» **Records provided**:
>>>>>

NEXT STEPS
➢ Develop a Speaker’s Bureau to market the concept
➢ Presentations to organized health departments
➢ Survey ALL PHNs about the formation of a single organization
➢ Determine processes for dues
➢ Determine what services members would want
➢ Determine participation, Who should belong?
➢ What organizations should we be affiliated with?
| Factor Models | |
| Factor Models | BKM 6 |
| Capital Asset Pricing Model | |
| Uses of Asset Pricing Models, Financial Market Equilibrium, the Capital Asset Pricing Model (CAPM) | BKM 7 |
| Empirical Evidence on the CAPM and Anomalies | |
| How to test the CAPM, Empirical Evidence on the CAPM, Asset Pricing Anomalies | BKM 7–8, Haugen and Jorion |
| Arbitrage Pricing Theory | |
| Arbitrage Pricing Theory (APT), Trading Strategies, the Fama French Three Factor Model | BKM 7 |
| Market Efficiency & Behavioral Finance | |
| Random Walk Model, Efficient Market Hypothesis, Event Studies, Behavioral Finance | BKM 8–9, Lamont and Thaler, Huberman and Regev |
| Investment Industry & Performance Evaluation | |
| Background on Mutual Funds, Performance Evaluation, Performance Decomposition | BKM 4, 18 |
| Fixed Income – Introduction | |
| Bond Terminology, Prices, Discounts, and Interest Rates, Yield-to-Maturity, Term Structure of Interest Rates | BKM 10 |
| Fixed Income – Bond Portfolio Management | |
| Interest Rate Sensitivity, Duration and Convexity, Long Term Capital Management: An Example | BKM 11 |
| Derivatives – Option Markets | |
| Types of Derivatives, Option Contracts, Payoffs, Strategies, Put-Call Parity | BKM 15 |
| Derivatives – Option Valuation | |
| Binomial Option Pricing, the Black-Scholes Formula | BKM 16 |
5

<<<<<
>>>>>

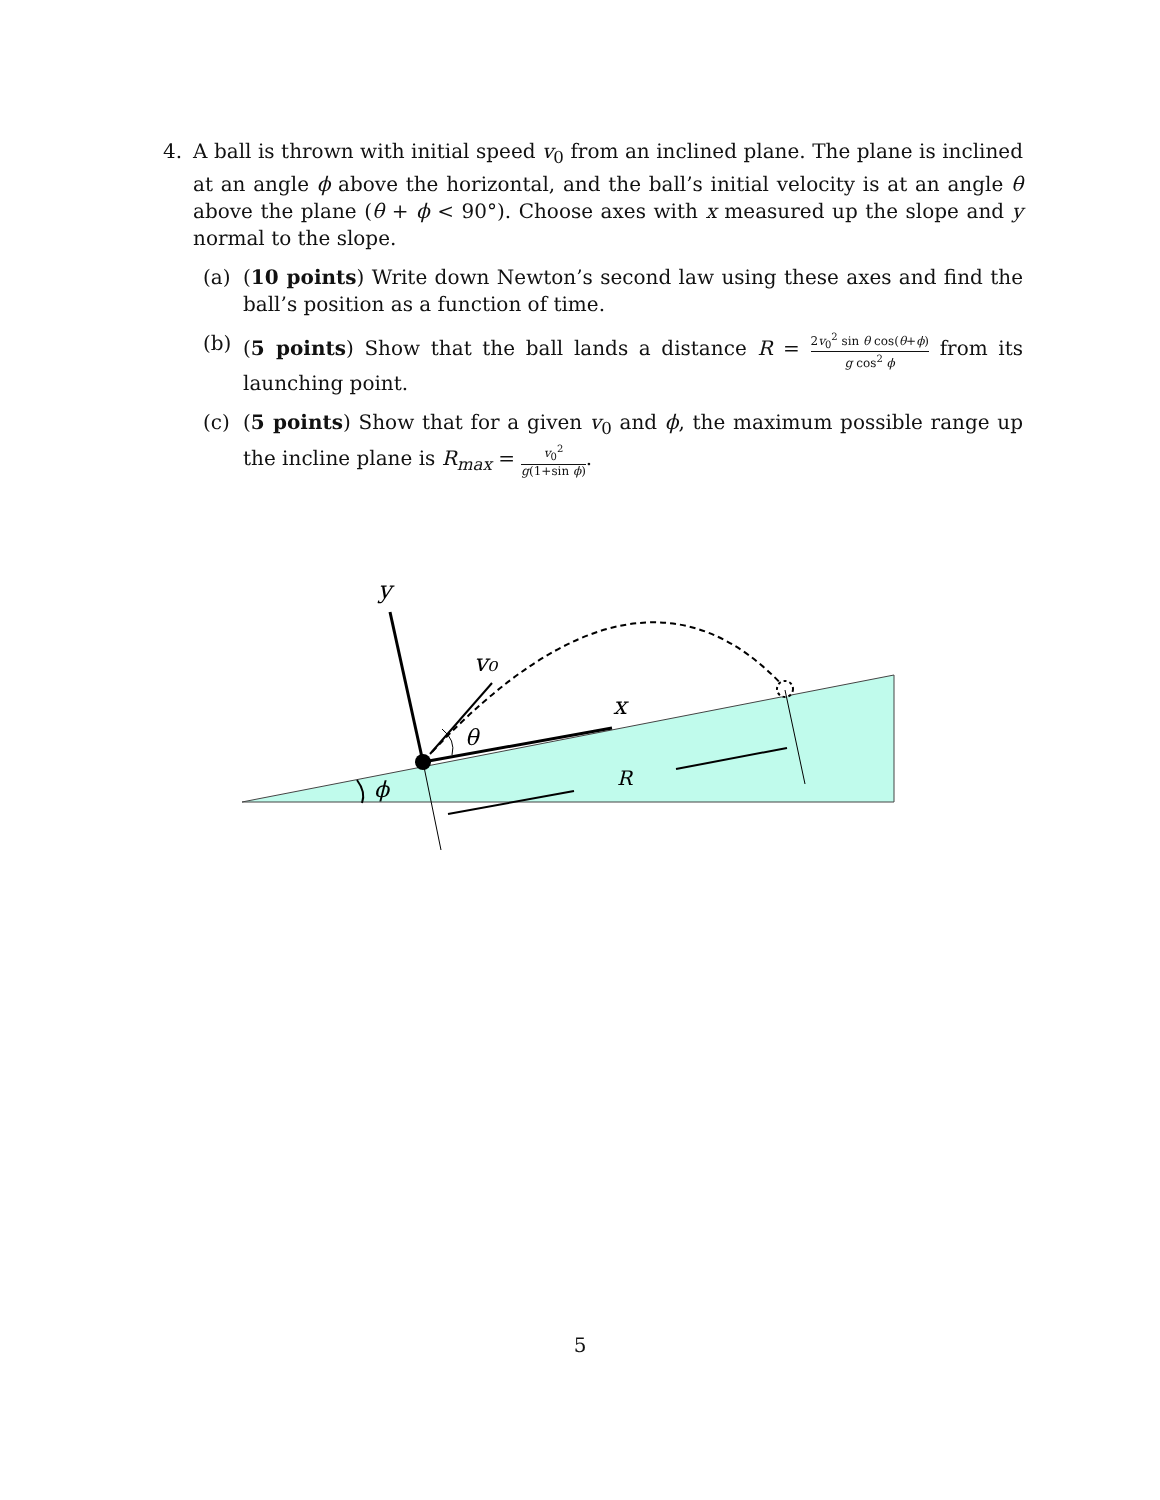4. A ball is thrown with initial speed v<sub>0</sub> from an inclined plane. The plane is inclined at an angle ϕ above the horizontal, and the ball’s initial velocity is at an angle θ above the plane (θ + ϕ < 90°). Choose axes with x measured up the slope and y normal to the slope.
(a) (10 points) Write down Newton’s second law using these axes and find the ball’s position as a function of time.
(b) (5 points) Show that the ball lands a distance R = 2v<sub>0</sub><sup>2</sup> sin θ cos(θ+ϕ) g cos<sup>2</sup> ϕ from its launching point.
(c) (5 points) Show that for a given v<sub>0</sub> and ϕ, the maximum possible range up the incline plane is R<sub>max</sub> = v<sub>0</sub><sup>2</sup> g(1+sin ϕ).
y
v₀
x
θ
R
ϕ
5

<<<<<

» **Task brief**: Every line of the material above that has the string "Evidence" needs pulling out.

» **Result**:
| Empirical Evidence on the CAPM and Anomalies | |
| How to test the CAPM, Empirical Evidence on the CAPM, Asset Pricing Anomalies | BKM 7–8, Haugen and Jorion |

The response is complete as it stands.